Posted by Big Gav in , ,

The WSJ reports that satellite images are being used to estimate the capacity of China's SPR - Chinese Oil: Google Images Show Growing Crude Storage in China.

The economic recovery may yet tarry, and oil demand is still anemic, but there might be a solid reason crude oil has perched above $60 a barrel. Energy analysts at Sanford Bernstein say eye-in-the-sky satellite images from Google show the Chinese are packing away a rising amount of crude in storage tanks.

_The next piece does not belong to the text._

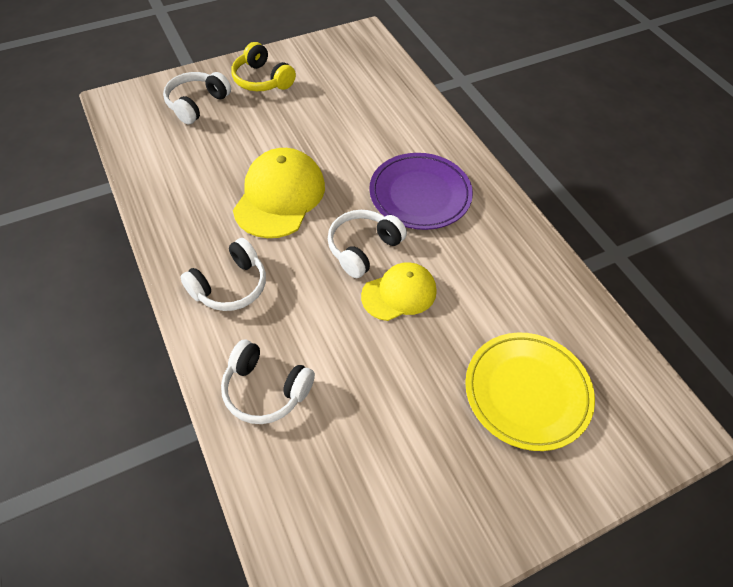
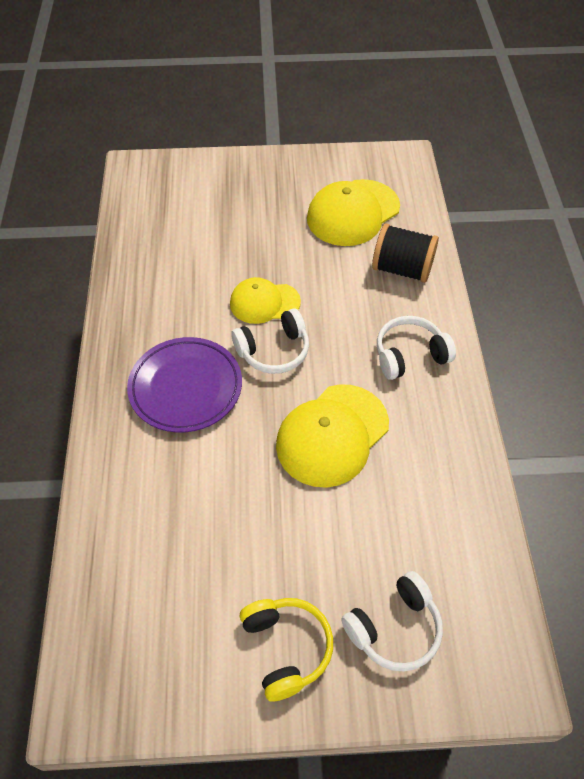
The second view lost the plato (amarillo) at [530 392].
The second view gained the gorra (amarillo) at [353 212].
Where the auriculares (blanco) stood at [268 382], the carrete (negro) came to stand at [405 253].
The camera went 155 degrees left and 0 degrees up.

“Our analysis confirms that tanker capacity arrivals into China have spiked up in recent months, in line with imports, but more importantly, tanker arrivals into Strategic Petroleum Reserve ports have increased materially,” Bernstein says Friday in a research report.

Just as satellite imaging has helped fuel debate over the true state of oil supplies—especially in Saudi Arabia—the new technology promises to give oil-market watchers a chance to crack the demand side of the puzzle too.

Bernstein estimates that the amount of crude entering the SPR ports in China—the world’s second biggest oil consumer after the U.S.–has increased by around 400,000 barrels a day since November, based on its assessment using the satellite imaging services of Google, the search engine company.

Those barrels are tiny in the overall scheme of the global oil market, but when crude consumption has gone negative in the U.S. and elsewhere, those added barrels do matter.

“While overall demand in China has slowed, the effort to increase crude storage levels, while oil prices are low, has added some incremental support to the global oil market,” Bernstein says. Crude traded Friday up around 50 cents at about $61.50 a barrel, near a six-month peak.

There’s likely more to come. Bernstein says satellite images show a marked increase in oil-storage construction over the past few years and estimates that China’s number of days of forward demand–a gauge of oil storage–amount to just 28 days of imports and 14 days of total demand.